Does e.g. something like this work? https://huggingface.co/jinaai/jina-reranker-v1-turbo-en/discussions/10 aka --revision refs/pr/10 or so ? Seems like jina messed up their config. https://huggingface.co/mixedbread-ai/mxbai-rerank-xsmall-v1/blob/main/config.json mixedbread does it better here..

michaelfeil commented 2 months ago

@John42506176Linux The detail is that you need to set "architectures": ["JinaBertForSequenceClassification"], in the config.json to be recognized as reranker model. Would you be so kind and open PRs at the Jina models for this? I apprechiate your time

John42506176Linux commented 2 months ago

Assumed it was something simple, thanks for the quick response, I am testing your first comment rn.

John42506176Linux commented 2 months ago

K looks good. Thanks for the quick fix, I appreciate the quick response, I'll open a pr, for the tiny model soon. (Need to finish testing for the turbo model first), but thanks saved me some time :).

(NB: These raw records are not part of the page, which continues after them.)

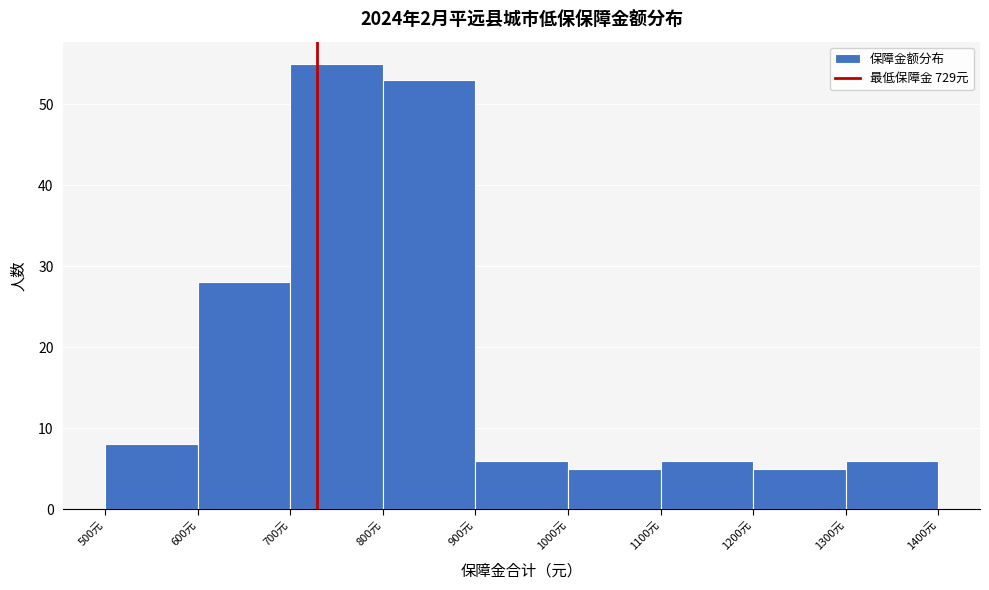

What is the height of the bar covering 700 to 800 on the x-axis? The values are not printed on the chart, so give them approximately, as read against the axis.

55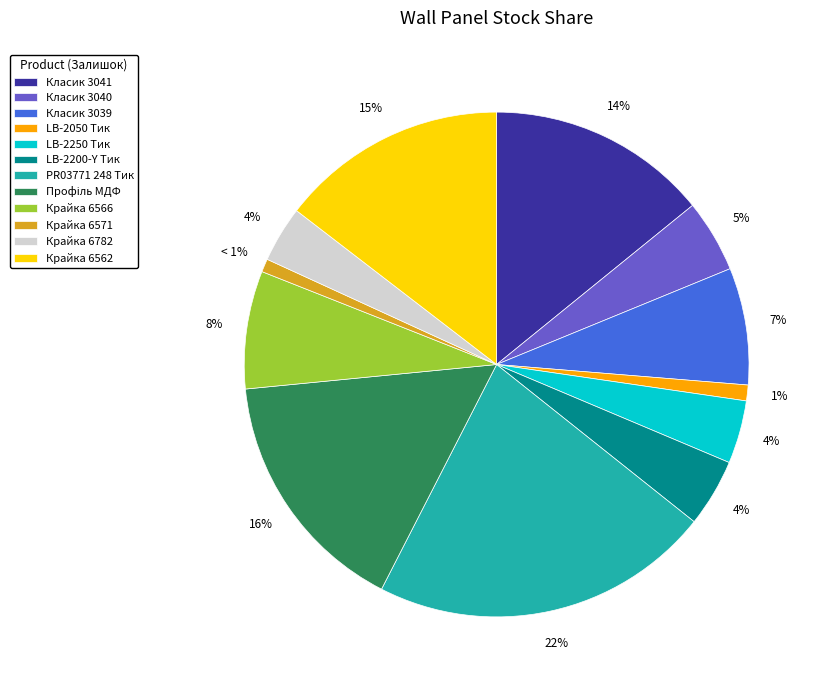

To the nearest percent, what is the average slice percentage?

8%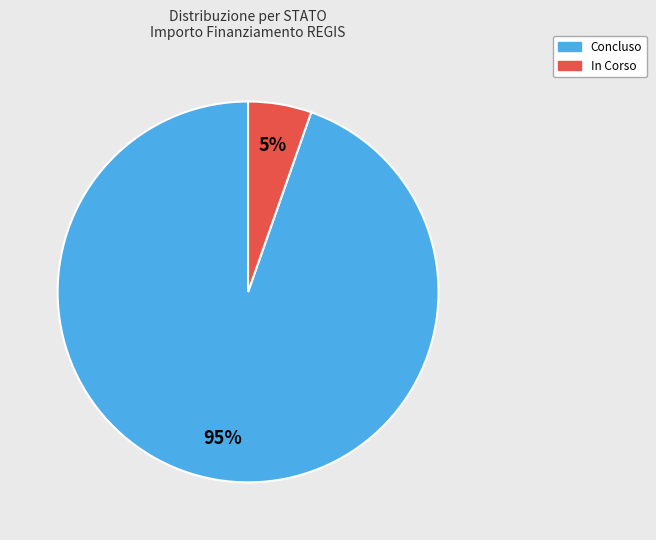

How many segments does this pie chart have?

2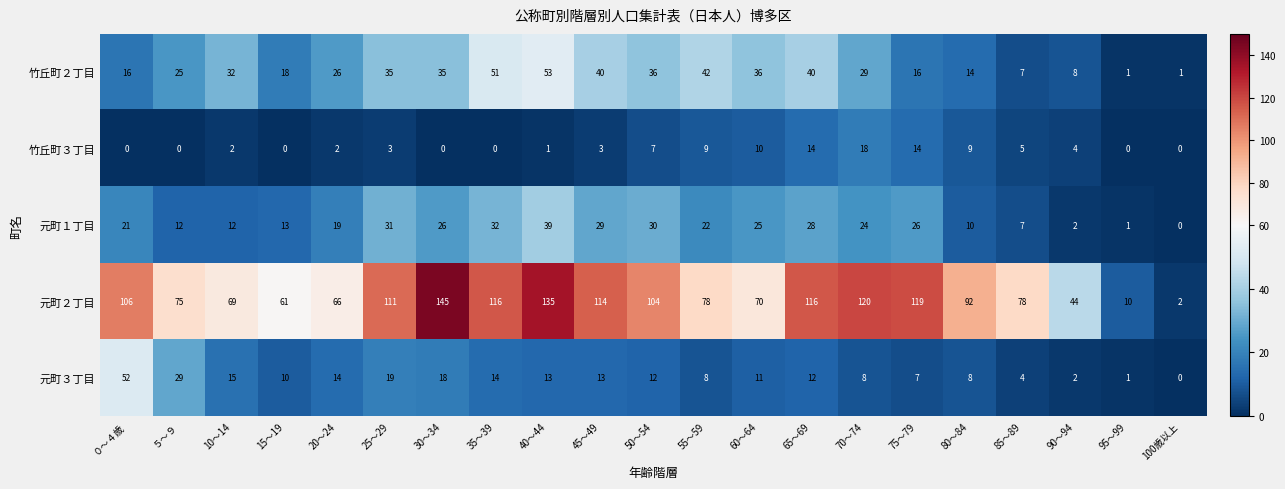

Which series has the widest spread of values?

元町２丁目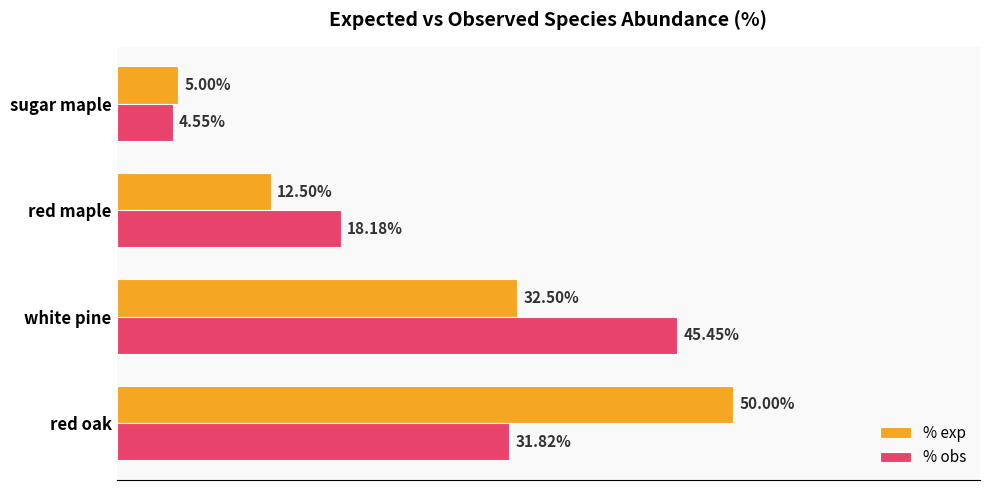

What are all the series names shown in the legend?

% exp, % obs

John42506176Linux commented 2 months ago

@michaelfeil Tiny gives the following error when making the config.json change RuntimeError: Error(s) in loading state_dict for JinaBertForSequenceClassification:
size mismatch for classifier.weight: copying a param with shape torch.Size([1, 384]) from checkpoint, the shape in current model is torch.Size([2, 384]). size mismatch for classifier.bias: copying a param with shape torch.Size([1]) from checkpoint, the shape in current model is torch.Size([2]). You may consider adding ignore_mismatched_sizes=True in the model from_pretrained method.

michaelfeil commented 2 months ago

@John42506176Linux Seems like the reranker model has 2 outputs. That is not how rerankers are trained. Rerankers usually have one and only one output class.

With all respect, I don't have time to fix Jina's questionable choice for training here. The config file is ambiguous and leaves a lot of room for how to load the model.

John42506176Linux commented 2 months ago

No worries, you already saved me time, by helping with turbo. Thanks for the assistance.